Karnavian menyebutkan, pada 2018 Indonesia memasuki tahun politik. Pada 2018 ada 171 administrasi pemerintahan yang menyelenggarakan Pilkada kabupaten dan kota, 17 provinsi menggelar Pilkada gubernur, di antaranya Jawa Barat, Jawa Tengah, Riau, Kalimantan Barat, Sumatera Selatan, Sulawesi Selatan, Papua, dan lain-lain. 

Sedankan pada 2019 dilanjutkan Pemilu nasional untuk menentukan presiden dan personalia DPR. 

Politik, menurut dia, adalah bagaimana mengambil dan merebut kekuasaan, dan dengan kekuasaan mempengaruhi orang lain dengan berbagai cara, termasuk mengerahkan personel-personel pengawak media sosial untuk meraih simpati warga jaringan digital. Di sinilah peran positif para pendukung masing-masing jago di media sosial untuk menjaga persatuan dan kesatuan bangsa.

Akan tetapi, "perang opini" dan kampanye hitam juga acap terjadi di media sosial dengan berbagai dampak negatifnya, apalagi jika informasi bohong (hoax) dilancarkan. 

"Akan tetapi, kadang dalam politik menghalalkan segala cara. Ini yang repot. Dan cara itu digunakan meski resikonya mengoyak persatuan dan kesatuan bangsa," kata dia. 

Dia menyebutkan, Indonesia sebagai negara beragam dengan segala kemajemukannya.

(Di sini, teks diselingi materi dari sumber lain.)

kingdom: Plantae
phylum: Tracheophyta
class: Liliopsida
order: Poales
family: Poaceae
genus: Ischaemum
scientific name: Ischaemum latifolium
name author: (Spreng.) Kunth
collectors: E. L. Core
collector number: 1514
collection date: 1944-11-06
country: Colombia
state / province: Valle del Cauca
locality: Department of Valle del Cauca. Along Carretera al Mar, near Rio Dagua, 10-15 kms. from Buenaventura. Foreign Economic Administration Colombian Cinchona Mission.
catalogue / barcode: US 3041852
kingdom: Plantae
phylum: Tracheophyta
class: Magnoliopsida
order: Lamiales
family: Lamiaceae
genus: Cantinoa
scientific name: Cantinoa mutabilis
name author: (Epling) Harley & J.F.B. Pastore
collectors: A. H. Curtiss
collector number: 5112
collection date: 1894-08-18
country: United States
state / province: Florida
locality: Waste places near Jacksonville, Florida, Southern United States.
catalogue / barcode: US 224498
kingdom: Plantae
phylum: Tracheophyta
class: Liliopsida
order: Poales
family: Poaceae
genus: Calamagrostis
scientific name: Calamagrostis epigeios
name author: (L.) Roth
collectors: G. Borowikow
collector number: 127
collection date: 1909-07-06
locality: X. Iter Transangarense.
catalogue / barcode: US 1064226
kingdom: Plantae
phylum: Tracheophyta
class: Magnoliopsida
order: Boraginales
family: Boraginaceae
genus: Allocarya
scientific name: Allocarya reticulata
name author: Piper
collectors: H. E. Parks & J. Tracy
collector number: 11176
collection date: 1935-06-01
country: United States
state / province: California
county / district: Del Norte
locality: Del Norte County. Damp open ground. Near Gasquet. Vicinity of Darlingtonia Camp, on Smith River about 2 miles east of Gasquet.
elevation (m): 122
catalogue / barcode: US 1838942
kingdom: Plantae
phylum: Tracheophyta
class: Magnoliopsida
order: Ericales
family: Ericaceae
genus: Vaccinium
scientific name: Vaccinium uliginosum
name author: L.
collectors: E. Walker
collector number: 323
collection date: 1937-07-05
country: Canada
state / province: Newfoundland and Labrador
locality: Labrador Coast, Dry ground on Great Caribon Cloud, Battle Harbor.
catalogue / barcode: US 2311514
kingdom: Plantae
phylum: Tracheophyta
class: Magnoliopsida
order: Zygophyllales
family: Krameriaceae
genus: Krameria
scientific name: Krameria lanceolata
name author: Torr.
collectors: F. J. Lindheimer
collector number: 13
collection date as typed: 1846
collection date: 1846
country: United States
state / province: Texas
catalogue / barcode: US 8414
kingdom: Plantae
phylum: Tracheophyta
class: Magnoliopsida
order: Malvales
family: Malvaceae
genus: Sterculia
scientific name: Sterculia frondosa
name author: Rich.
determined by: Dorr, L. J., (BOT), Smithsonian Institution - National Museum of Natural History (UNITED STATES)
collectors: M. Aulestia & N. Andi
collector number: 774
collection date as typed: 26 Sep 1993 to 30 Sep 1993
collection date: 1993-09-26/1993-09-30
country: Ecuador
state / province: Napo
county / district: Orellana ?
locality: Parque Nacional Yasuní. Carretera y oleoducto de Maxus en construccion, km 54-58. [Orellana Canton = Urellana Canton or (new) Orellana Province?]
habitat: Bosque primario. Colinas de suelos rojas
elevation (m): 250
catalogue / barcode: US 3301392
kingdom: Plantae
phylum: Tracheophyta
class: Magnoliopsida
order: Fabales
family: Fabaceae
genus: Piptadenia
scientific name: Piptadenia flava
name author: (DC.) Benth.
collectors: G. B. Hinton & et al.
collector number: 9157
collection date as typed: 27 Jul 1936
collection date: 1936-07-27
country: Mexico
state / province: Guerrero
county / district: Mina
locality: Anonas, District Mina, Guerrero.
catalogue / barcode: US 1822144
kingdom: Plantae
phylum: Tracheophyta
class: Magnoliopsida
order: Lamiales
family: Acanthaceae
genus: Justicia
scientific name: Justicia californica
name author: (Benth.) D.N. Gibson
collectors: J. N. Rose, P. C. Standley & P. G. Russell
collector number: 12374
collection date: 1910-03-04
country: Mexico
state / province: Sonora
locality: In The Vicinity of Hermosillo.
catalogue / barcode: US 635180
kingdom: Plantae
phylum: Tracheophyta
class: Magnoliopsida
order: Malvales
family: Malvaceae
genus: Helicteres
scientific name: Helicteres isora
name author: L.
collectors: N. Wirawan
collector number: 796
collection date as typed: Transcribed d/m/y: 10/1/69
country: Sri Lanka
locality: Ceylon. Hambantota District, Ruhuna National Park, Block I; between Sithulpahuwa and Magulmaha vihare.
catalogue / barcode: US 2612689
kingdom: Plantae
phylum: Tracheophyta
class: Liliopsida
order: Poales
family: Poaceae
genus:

Ruang kebebasan yang sudah ada karena gelombang teknologi dan informasi harus diakomodir sesuai undang-udang yang ada, karena jika tidak akan sangat berbahaya dapat memantik perpecahan.

Penegakan hukum, kata dia, juga harus tegas dilaksanakan sehingga saat ada pelanggaran yang beresiko mengusik keutuhan bangsa, maka pelakunya dapat ditindak.

Menurut dia, keterbukaan informasi sangat perlu, tetapi harus terkontrol, jangan liar yang dapat menggiring opini negatif publik.